What you are asked to do :: Could you recast each line of the material below as a row in a Markdown table, leaving out blank lines, with a "Row" column for the row number and an "Entry" column for the line?
***** Data rows
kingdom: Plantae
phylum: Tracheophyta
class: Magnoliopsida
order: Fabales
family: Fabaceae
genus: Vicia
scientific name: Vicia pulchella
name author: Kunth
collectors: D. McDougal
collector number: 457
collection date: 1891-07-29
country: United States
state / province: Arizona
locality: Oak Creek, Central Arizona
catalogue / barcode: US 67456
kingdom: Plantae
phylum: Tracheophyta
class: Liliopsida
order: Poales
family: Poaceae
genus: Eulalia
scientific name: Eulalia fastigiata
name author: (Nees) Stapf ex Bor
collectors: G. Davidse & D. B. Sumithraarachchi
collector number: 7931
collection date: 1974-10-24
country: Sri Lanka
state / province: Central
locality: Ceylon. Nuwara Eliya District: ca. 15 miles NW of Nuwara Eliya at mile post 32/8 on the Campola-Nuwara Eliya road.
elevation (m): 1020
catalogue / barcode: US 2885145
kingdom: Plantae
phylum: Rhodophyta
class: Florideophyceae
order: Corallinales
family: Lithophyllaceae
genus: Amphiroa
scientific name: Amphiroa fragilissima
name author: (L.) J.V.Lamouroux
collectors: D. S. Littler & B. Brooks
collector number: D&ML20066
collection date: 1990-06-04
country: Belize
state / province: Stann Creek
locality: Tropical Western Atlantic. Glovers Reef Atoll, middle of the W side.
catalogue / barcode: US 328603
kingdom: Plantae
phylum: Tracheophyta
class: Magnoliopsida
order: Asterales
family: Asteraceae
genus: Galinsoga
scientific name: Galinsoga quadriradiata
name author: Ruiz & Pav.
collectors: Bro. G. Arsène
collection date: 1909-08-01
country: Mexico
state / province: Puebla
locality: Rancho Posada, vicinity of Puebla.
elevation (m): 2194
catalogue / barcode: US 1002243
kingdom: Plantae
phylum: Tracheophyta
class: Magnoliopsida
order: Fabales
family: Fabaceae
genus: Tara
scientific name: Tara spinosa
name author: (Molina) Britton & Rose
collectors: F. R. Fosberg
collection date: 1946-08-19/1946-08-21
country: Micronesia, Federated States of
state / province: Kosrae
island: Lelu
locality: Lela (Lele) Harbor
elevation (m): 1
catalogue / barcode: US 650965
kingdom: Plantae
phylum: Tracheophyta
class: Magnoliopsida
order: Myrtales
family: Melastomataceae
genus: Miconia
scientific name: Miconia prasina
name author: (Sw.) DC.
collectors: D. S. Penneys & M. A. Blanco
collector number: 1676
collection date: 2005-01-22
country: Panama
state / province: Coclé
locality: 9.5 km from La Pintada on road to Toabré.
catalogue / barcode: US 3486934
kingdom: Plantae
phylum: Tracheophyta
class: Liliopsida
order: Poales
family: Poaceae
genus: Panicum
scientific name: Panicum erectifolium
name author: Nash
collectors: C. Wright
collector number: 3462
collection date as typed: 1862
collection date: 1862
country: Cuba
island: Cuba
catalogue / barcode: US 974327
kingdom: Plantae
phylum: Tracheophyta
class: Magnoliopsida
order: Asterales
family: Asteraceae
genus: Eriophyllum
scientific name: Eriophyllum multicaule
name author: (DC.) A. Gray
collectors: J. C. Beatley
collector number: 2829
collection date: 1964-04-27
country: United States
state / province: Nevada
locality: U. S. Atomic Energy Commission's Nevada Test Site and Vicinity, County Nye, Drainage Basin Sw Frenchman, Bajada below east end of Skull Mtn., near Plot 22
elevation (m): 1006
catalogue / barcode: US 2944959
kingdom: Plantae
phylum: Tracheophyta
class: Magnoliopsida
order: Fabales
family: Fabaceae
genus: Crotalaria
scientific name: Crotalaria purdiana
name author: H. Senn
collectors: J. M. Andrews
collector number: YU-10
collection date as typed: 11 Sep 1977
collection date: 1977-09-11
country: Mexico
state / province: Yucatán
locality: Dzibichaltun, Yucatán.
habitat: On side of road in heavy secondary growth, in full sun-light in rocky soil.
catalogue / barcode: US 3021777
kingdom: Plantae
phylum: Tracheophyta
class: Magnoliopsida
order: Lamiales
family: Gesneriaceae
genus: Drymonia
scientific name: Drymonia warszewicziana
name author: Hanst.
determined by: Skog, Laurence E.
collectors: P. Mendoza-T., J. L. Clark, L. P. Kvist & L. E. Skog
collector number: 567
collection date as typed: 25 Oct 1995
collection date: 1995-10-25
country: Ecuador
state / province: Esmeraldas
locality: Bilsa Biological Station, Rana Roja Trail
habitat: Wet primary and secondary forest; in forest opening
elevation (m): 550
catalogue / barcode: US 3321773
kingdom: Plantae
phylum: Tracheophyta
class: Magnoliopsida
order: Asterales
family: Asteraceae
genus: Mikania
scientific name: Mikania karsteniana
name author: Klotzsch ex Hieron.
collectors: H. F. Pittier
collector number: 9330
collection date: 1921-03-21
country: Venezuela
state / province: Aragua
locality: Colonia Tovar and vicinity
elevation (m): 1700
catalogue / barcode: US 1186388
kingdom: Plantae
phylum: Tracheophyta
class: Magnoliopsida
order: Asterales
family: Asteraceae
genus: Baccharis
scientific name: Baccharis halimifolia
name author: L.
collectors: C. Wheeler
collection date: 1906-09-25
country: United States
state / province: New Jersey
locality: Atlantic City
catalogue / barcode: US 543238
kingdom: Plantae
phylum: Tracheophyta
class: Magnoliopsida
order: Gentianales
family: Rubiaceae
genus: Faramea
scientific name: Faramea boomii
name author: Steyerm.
**********
Exercise answer ::
| Row | Entry |
|---|---|
| 1 | kingdom: Plantae |
| 2 | phylum: Tracheophyta |
| 3 | class: Magnoliopsida |
| 4 | order: Fabales |
| 5 | family: Fabaceae |
| 6 | genus: Vicia |
| 7 | scientific name: Vicia pulchella |
| 8 | name author: Kunth |
| 9 | collectors: D. McDougal |
| 10 | collector number: 457 |
| 11 | collection date: 1891-07-29 |
| 12 | country: United States |
| 13 | state / province: Arizona |
| 14 | locality: Oak Creek, Central Arizona |
| 15 | catalogue / barcode: US 67456 |
| 16 | kingdom: Plantae |
| 17 | phylum: Tracheophyta |
| 18 | class: Liliopsida |
| 19 | order: Poales |
| 20 | family: Poaceae |
| 21 | genus: Eulalia |
| 22 | scientific name: Eulalia fastigiata |
| 23 | name author: (Nees) Stapf ex Bor |
| 24 | collectors: G. Davidse & D. B. Sumithraarachchi |
| 25 | collector number: 7931 |
| 26 | collection date: 1974-10-24 |
| 27 | country: Sri Lanka |
| 28 | state / province: Central |
| 29 | locality: Ceylon. Nuwara Eliya District: ca. 15 miles NW of Nuwara Eliya at mile post 32/8 on the Campola-Nuwara Eliya road. |
| 30 | elevation (m): 1020 |
| 31 | catalogue / barcode: US 2885145 |
| 32 | kingdom: Plantae |
| 33 | phylum: Rhodophyta |
| 34 | class: Florideophyceae |
| 35 | order: Corallinales |
| 36 | family: Lithophyllaceae |
| 37 | genus: Amphiroa |
| 38 | scientific name: Amphiroa fragilissima |
| 39 | name author: (L.) J.V.Lamouroux |
| 40 | collectors: D. S. Littler & B. Brooks |
| 41 | collector number: D&ML20066 |
| 42 | collection date: 1990-06-04 |
| 43 | country: Belize |
| 44 | state / province: Stann Creek |
| 45 | locality: Tropical Western Atlantic. Glovers Reef Atoll, middle of the W side. |
| 46 | catalogue / barcode: US 328603 |
| 47 | kingdom: Plantae |
| 48 | phylum: Tracheophyta |
| 49 | class: Magnoliopsida |
| 50 | order: Asterales |
| 51 | family: Asteraceae |
| 52 | genus: Galinsoga |
| 53 | scientific name: Galinsoga quadriradiata |
| 54 | name author: Ruiz & Pav. |
| 55 | collectors: Bro. G. Arsène |
| 56 | collection date: 1909-08-01 |
| 57 | country: Mexico |
| 58 | state / province: Puebla |
| 59 | locality: Rancho Posada, vicinity of Puebla. |
| 60 | elevation (m): 2194 |
| 61 | catalogue / barcode: US 1002243 |
| 62 | kingdom: Plantae |
| 63 | phylum: Tracheophyta |
| 64 | class: Magnoliopsida |
| 65 | order: Fabales |
| 66 | family: Fabaceae |
| 67 | genus: Tara |
| 68 | scientific name: Tara spinosa |
| 69 | name author: (Molina) Britton & Rose |
| 70 | collectors: F. R. Fosberg |
| 71 | collection date: 1946-08-19/1946-08-21 |
| 72 | country: Micronesia, Federated States of |
| 73 | state / province: Kosrae |
| 74 | island: Lelu |
| 75 | locality: Lela (Lele) Harbor |
| 76 | elevation (m): 1 |
| 77 | catalogue / barcode: US 650965 |
| 78 | kingdom: Plantae |
| 79 | phylum: Tracheophyta |
| 80 | class: Magnoliopsida |
| 81 | order: Myrtales |
| 82 | family: Melastomataceae |
| 83 | genus: Miconia |
| 84 | scientific name: Miconia prasina |
| 85 | name author: (Sw.) DC. |
| 86 | collectors: D. S. Penneys & M. A. Blanco |
| 87 | collector number: 1676 |
| 88 | collection date: 2005-01-22 |
| 89 | country: Panama |
| 90 | state / province: Coclé |
| 91 | locality: 9.5 km from La Pintada on road to Toabré. |
| 92 | catalogue / barcode: US 3486934 |
| 93 | kingdom: Plantae |
| 94 | phylum: Tracheophyta |
| 95 | class: Liliopsida |
| 96 | order: Poales |
| 97 | family: Poaceae |
| 98 | genus: Panicum |
| 99 | scientific name: Panicum erectifolium |
| 100 | name author: Nash |
| 101 | collectors: C. Wright |
| 102 | collector number: 3462 |
| 103 | collection date as typed: 1862 |
| 104 | collection date: 1862 |
| 105 | country: Cuba |
| 106 | island: Cuba |
| 107 | catalogue / barcode: US 974327 |
| 108 | kingdom: Plantae |
| 109 | phylum: Tracheophyta |
| 110 | class: Magnoliopsida |
| 111 | order: Asterales |
| 112 | family: Asteraceae |
| 113 | genus: Eriophyllum |
| 114 | scientific name: Eriophyllum multicaule |
| 115 | name author: (DC.) A. Gray |
| 116 | collectors: J. C. Beatley |
| 117 | collector number: 2829 |
| 118 | collection date: 1964-04-27 |
| 119 | country: United States |
| 120 | state / province: Nevada |
| 121 | locality: U. S. Atomic Energy Commission's Nevada Test Site and Vicinity, County Nye, Drainage Basin Sw Frenchman, Bajada below east end of Skull Mtn., near Plot 22 |
| 122 | elevation (m): 1006 |
| 123 | catalogue / barcode: US 2944959 |
| 124 | kingdom: Plantae |
| 125 | phylum: Tracheophyta |
| 126 | class: Magnoliopsida |
| 127 | order: Fabales |
| 128 | family: Fabaceae |
| 129 | genus: Crotalaria |
| 130 | scientific name: Crotalaria purdiana |
| 131 | name author: H. Senn |
| 132 | collectors: J. M. Andrews |
| 133 | collector number: YU-10 |
| 134 | collection date as typed: 11 Sep 1977 |
| 135 | collection date: 1977-09-11 |
| 136 | country: Mexico |
| 137 | state / province: Yucatán |
| 138 | locality: Dzibichaltun, Yucatán. |
| 139 | habitat: On side of road in heavy secondary growth, in full sun-light in rocky soil. |
| 140 | catalogue / barcode: US 3021777 |
| 141 | kingdom: Plantae |
| 142 | phylum: Tracheophyta |
| 143 | class: Magnoliopsida |
| 144 | order: Lamiales |
| 145 | family: Gesneriaceae |
| 146 | genus: Drymonia |
| 147 | scientific name: Drymonia warszewicziana |
| 148 | name author: Hanst. |
| 149 | determined by: Skog, Laurence E. |
| 150 | collectors: P. Mendoza-T., J. L. Clark, L. P. Kvist & L. E. Skog |
| 151 | collector number: 567 |
| 152 | collection date as typed: 25 Oct 1995 |
| 153 | collection date: 1995-10-25 |
| 154 | country: Ecuador |
| 155 | state / province: Esmeraldas |
| 156 | locality: Bilsa Biological Station, Rana Roja Trail |
| 157 | habitat: Wet primary and secondary forest; in forest opening |
| 158 | elevation (m): 550 |
| 159 | catalogue / barcode: US 3321773 |
| 160 | kingdom: Plantae |
| 161 | phylum: Tracheophyta |
| 162 | class: Magnoliopsida |
| 163 | order: Asterales |
| 164 | family: Asteraceae |
| 165 | genus: Mikania |
| 166 | scientific name: Mikania karsteniana |
| 167 | name author: Klotzsch ex Hieron. |
| 168 | collectors: H. F. Pittier |
| 169 | collector number: 9330 |
| 170 | collection date: 1921-03-21 |
| 171 | country: Venezuela |
| 172 | state / province: Aragua |
| 173 | locality: Colonia Tovar and vicinity |
| 174 | elevation (m): 1700 |
| 175 | catalogue / barcode: US 1186388 |
| 176 | kingdom: Plantae |
| 177 | phylum: Tracheophyta |
| 178 | class: Magnoliopsida |
| 179 | order: Asterales |
| 180 | family: Asteraceae |
| 181 | genus: Baccharis |
| 182 | scientific name: Baccharis halimifolia |
| 183 | name author: L. |
| 184 | collectors: C. Wheeler |
| 185 | collection date: 1906-09-25 |
| 186 | country: United States |
| 187 | state / province: New Jersey |
| 188 | locality: Atlantic City |
| 189 | catalogue / barcode: US 543238 |
| 190 | kingdom: Plantae |
| 191 | phylum: Tracheophyta |
| 192 | class: Magnoliopsida |
| 193 | order: Gentianales |
| 194 | family: Rubiaceae |
| 195 | genus: Faramea |
| 196 | scientific name: Faramea boomii |
| 197 | name author: Steyerm. |